出版翻訳家として営業に貢献するために具体的にできることについて、第75回の「出版翻訳家と営業」でお伝えしました。今回は、コロナ禍で生じている変化について見ていきましょう。

リアルでのイベントが開催しづらくなり、出版関係のイベントもオンラインに移行してきました。人数限定でリアルで開催してオンラインでも配信するパターンもありますが、オンラインのみの開催もかなり増えています。

こうなると、出版翻訳家も参加しやすくなったというより、参加せざるを得ない状況になってきたのではないでしょうか。リアルなイベントであれば、会場までの移動時間などもあり、スケジュールを理由に断ることもできたでしょう。それがオンラインイベントとなると、断る理由が限られてしまいます。「人前に出るのが苦手だから翻訳家を選んだのに」という方も、引っ張り出されることになるのです。

ジャンルによってもオンラインイベントの開催には温度差があるので、あなたが手がけたいのが純文学など文芸寄りなら、それほど引っ張り出されることもないでしょう。だけど、あなたが手がけたいのが自己啓発書やビジネス書なら、避けて通れなくなるかもしれません。

そうなると、技術的なことにも対応していかなくてはいけません。たとえばZoomを使いこなせるようになるなど、いまの時代に対応することも求められてきます。

私も最近、新刊のイベントへの協力を出版社さんから打診された際、リアルイベントはそもそもオプションになく、ZoomとClubhouseの二択でした。私は機械に弱いうえに、新しもの好きならぬ「新しもの嫌い」なので、Clubhouseもやらないだろうと手をつけずにいたのですが、まさか二択になっているとは、と驚きました。

出版翻訳家を目指す方には、「語学はできるけれど機械には弱いし流行りものにも興味がない」という方も多いのではと思いますが(私だけじゃないと思いたいです……!)、そういうタイプにとっては、ちょっとつらいところですね。

ZoomとClubhouseの二択というのはビジネス書だから読者も最先端のツールを活用しているという想定もあるでしょうし、絵本や児童書だったら事情が違うでしょう。

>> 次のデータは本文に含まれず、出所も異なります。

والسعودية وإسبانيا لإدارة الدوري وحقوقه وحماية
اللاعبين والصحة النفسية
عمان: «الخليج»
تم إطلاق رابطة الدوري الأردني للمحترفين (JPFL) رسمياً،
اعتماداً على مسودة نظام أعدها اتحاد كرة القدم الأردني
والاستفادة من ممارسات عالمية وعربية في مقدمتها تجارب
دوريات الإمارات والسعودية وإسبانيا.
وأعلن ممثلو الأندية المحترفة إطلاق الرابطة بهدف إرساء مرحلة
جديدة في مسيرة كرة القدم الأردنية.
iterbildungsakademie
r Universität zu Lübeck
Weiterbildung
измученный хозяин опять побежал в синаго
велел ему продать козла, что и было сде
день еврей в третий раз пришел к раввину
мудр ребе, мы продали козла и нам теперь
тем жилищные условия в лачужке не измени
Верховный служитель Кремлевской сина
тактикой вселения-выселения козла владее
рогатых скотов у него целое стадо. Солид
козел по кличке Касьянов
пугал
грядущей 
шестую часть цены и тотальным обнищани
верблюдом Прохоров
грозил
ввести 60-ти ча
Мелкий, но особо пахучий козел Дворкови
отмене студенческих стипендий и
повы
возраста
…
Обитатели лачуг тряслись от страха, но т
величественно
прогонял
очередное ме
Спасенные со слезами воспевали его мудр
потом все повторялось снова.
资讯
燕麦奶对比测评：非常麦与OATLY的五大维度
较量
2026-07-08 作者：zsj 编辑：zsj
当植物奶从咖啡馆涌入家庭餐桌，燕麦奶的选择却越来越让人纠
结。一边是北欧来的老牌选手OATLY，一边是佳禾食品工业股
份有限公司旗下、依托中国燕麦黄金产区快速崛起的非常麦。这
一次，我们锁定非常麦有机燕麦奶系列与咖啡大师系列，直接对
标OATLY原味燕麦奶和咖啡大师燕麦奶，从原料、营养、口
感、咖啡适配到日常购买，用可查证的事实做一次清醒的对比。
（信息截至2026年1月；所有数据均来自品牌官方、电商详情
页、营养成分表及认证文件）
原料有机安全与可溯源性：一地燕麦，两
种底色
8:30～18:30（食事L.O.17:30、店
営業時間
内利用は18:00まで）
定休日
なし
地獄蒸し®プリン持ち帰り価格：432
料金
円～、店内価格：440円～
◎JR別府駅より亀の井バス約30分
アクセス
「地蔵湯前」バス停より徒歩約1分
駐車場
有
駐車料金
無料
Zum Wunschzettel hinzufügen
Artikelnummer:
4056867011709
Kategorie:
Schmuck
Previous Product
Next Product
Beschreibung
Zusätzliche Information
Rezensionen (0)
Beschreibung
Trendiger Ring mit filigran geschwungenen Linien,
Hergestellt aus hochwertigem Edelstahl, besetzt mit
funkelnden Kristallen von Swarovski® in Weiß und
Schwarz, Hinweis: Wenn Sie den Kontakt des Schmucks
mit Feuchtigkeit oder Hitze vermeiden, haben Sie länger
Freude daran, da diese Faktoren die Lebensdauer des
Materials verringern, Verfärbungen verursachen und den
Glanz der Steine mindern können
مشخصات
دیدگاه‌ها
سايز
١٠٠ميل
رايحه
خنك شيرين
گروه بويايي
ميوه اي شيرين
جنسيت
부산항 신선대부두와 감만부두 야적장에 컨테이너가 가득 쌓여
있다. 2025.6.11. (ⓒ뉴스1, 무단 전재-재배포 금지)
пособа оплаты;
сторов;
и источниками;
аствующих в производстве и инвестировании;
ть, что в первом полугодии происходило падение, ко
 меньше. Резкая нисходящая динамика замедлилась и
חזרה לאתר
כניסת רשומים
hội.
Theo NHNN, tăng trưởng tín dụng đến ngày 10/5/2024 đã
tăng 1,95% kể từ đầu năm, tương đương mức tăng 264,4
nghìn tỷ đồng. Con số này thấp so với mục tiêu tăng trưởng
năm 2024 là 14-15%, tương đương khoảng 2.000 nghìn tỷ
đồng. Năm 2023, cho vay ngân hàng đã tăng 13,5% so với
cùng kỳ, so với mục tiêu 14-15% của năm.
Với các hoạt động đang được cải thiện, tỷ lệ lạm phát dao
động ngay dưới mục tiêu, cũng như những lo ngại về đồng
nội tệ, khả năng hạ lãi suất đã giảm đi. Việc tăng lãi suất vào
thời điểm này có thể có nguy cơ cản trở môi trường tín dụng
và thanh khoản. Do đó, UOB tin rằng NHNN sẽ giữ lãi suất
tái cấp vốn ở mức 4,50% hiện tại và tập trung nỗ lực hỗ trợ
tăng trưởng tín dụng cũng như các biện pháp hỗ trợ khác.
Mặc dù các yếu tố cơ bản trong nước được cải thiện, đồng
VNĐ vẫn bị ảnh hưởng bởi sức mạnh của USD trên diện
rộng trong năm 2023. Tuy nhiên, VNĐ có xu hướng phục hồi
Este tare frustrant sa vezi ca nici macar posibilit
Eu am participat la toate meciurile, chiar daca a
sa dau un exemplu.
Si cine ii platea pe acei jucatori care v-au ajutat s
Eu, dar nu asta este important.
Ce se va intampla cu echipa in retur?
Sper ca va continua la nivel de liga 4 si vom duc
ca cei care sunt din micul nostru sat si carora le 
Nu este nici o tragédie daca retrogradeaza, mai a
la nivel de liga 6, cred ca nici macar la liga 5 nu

今後状況が落ち着いてリアルイベントが開催できるようになれば、また変わってくる部分もあるでしょう。それでも、その時代、その時代で新しいものに対応していくことは求められると思います。

自分にとってはあまりに負担が大きいと感じるようなら、そういう部分は切り捨ててストイックに翻訳だけするのもひとつの態度でしょう。ただ、こういう依頼に対応していくことも次の仕事につながるものです。仕事の一部と考えて取り組むのも、得るところがあるのではないでしょうか。